WORK INSTRUCTION ::
Tally every line in the following material that has the word "Adding" in it, and answer with that figure alone.

********************

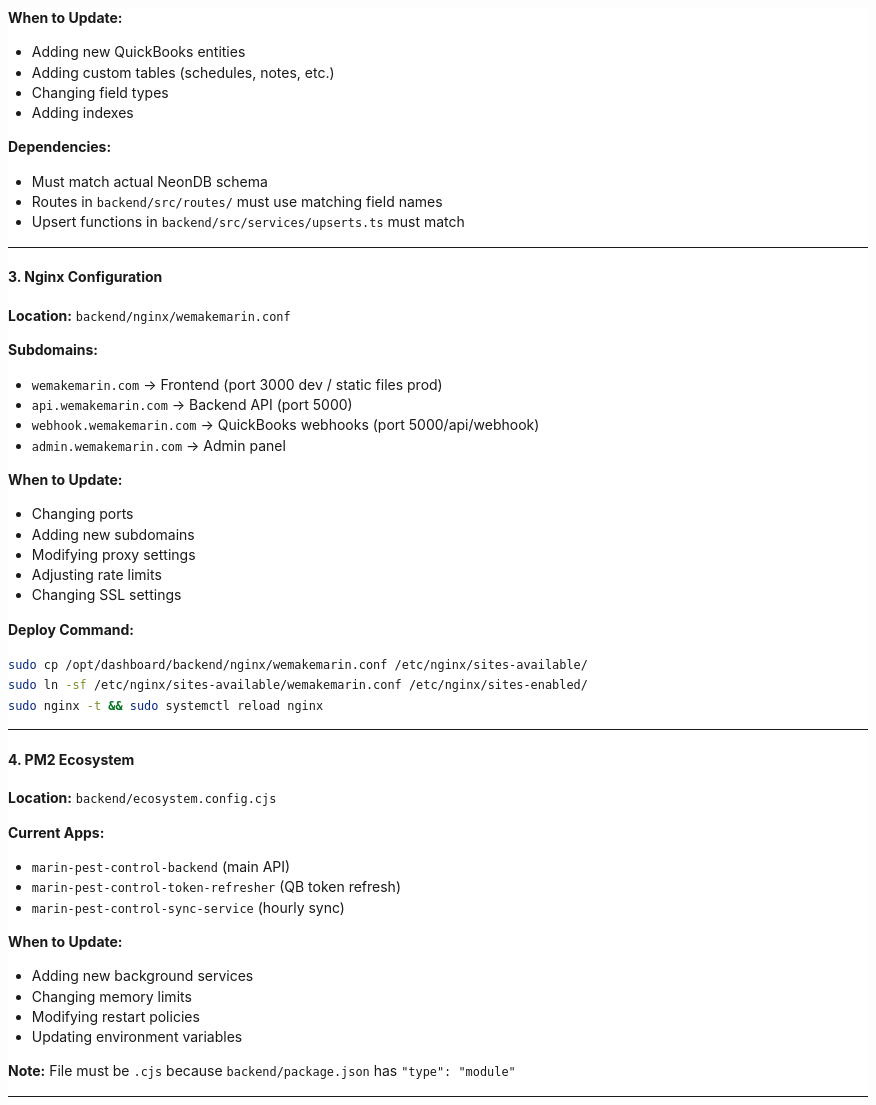**When to Update:**
- Adding new QuickBooks entities
- Adding custom tables (schedules, notes, etc.)
- Changing field types
- Adding indexes

**Dependencies:**
- Must match actual NeonDB schema
- Routes in `backend/src/routes/` must use matching field names
- Upsert functions in `backend/src/services/upserts.ts` must match

---

#### 3. Nginx Configuration

**Location:** `backend/nginx/wemakemarin.conf`

**Subdomains:**
- `wemakemarin.com` → Frontend (port 3000 dev / static files prod)
- `api.wemakemarin.com` → Backend API (port 5000)
- `webhook.wemakemarin.com` → QuickBooks webhooks (port 5000/api/webhook)
- `admin.wemakemarin.com` → Admin panel

**When to Update:**
- Changing ports
- Adding new subdomains
- Modifying proxy settings
- Adjusting rate limits
- Changing SSL settings

**Deploy Command:**
```bash
sudo cp /opt/dashboard/backend/nginx/wemakemarin.conf /etc/nginx/sites-available/
sudo ln -sf /etc/nginx/sites-available/wemakemarin.conf /etc/nginx/sites-enabled/
sudo nginx -t && sudo systemctl reload nginx
```

---

#### 4. PM2 Ecosystem

**Location:** `backend/ecosystem.config.cjs`

**Current Apps:**
- `marin-pest-control-backend` (main API)
- `marin-pest-control-token-refresher` (QB token refresh)
- `marin-pest-control-sync-service` (hourly sync)

**When to Update:**
- Adding new background services
- Changing memory limits
- Modifying restart policies
- Updating environment variables

**Note:** File must be `.cjs` because `backend/package.json` has `"type": "module"`

---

********************

WRITTEN ANSWER ::
5